> TASK STATEMENT
Please transcribe the listing that follows exactly; images are to be excluded.

-- Opening Marker --

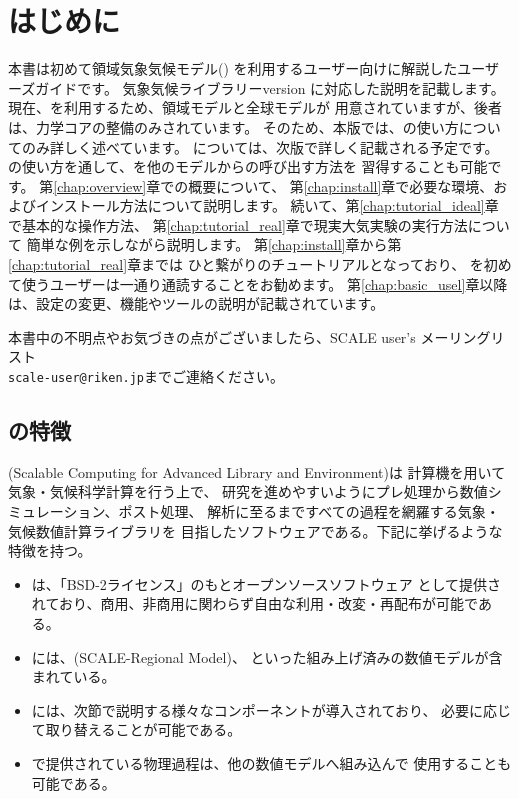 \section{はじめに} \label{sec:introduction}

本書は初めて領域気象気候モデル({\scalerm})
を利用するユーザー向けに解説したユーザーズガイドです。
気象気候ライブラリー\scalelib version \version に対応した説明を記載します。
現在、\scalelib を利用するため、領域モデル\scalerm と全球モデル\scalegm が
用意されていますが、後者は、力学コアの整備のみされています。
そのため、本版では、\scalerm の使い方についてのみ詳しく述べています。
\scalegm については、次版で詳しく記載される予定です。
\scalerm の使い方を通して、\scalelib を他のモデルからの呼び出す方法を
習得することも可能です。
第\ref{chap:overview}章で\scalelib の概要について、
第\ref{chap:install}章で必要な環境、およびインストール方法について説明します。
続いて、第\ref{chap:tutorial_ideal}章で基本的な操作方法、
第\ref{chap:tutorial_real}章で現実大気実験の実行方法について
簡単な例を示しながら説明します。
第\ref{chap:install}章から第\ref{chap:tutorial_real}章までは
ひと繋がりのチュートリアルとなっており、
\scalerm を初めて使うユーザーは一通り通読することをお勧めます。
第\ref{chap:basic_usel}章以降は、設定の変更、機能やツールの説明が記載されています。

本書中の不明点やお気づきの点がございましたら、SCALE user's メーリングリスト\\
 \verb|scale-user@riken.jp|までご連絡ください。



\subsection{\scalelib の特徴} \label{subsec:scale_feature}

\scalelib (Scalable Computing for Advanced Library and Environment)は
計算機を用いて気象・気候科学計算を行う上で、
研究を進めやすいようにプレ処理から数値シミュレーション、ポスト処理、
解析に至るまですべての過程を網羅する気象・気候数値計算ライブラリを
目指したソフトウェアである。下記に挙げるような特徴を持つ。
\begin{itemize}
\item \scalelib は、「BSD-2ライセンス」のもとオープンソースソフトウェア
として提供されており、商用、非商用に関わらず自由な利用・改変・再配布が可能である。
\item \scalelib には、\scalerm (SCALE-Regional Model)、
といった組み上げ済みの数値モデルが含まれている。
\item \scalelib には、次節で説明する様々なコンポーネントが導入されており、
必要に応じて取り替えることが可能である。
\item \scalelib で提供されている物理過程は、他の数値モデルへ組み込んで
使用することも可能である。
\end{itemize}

-- Closing Marker --

> WRITTEN REPLY
 \section{はじめに} \label{sec:introduction}

本書は初めて領域気象気候モデル({\scalerm})
を利用するユーザー向けに解説したユーザーズガイドです。
気象気候ライブラリー\scalelib version \version に対応した説明を記載します。
現在、\scalelib を利用するため、領域モデル\scalerm と全球モデル\scalegm が
用意されていますが、後者は、力学コアの整備のみされています。
そのため、本版では、\scalerm の使い方についてのみ詳しく述べています。
\scalegm については、次版で詳しく記載される予定です。
\scalerm の使い方を通して、\scalelib を他のモデルからの呼び出す方法を
習得することも可能です。
第\ref{chap:overview}章で\scalelib の概要について、
第\ref{chap:install}章で必要な環境、およびインストール方法について説明します。
続いて、第\ref{chap:tutorial_ideal}章で基本的な操作方法、
第\ref{chap:tutorial_real}章で現実大気実験の実行方法について
簡単な例を示しながら説明します。
第\ref{chap:install}章から第\ref{chap:tutorial_real}章までは
ひと繋がりのチュートリアルとなっており、
\scalerm を初めて使うユーザーは一通り通読することをお勧めます。
第\ref{chap:basic_usel}章以降は、設定の変更、機能やツールの説明が記載されています。

本書中の不明点やお気づきの点がございましたら、SCALE user's メーリングリスト\\
 \verb|scale-user@riken.jp|までご連絡ください。



\subsection{\scalelib の特徴} \label{subsec:scale_feature}

\scalelib (Scalable Computing for Advanced Library and Environment)は
計算機を用いて気象・気候科学計算を行う上で、
研究を進めやすいようにプレ処理から数値シミュレーション、ポスト処理、
解析に至るまですべての過程を網羅する気象・気候数値計算ライブラリを
目指したソフトウェアである。下記に挙げるような特徴を持つ。
\begin{itemize}
\item \scalelib は、「BSD-2ライセンス」のもとオープンソースソフトウェア
として提供されており、商用、非商用に関わらず自由な利用・改変・再配布が可能である。
\item \scalelib には、\scalerm (SCALE-Regional Model)、
といった組み上げ済みの数値モデルが含まれている。
\item \scalelib には、次節で説明する様々なコンポーネントが導入されており、
必要に応じて取り替えることが可能である。
\item \scalelib で提供されている物理過程は、他の数値モデルへ組み込んで
使用することも可能である。
\end{itemize}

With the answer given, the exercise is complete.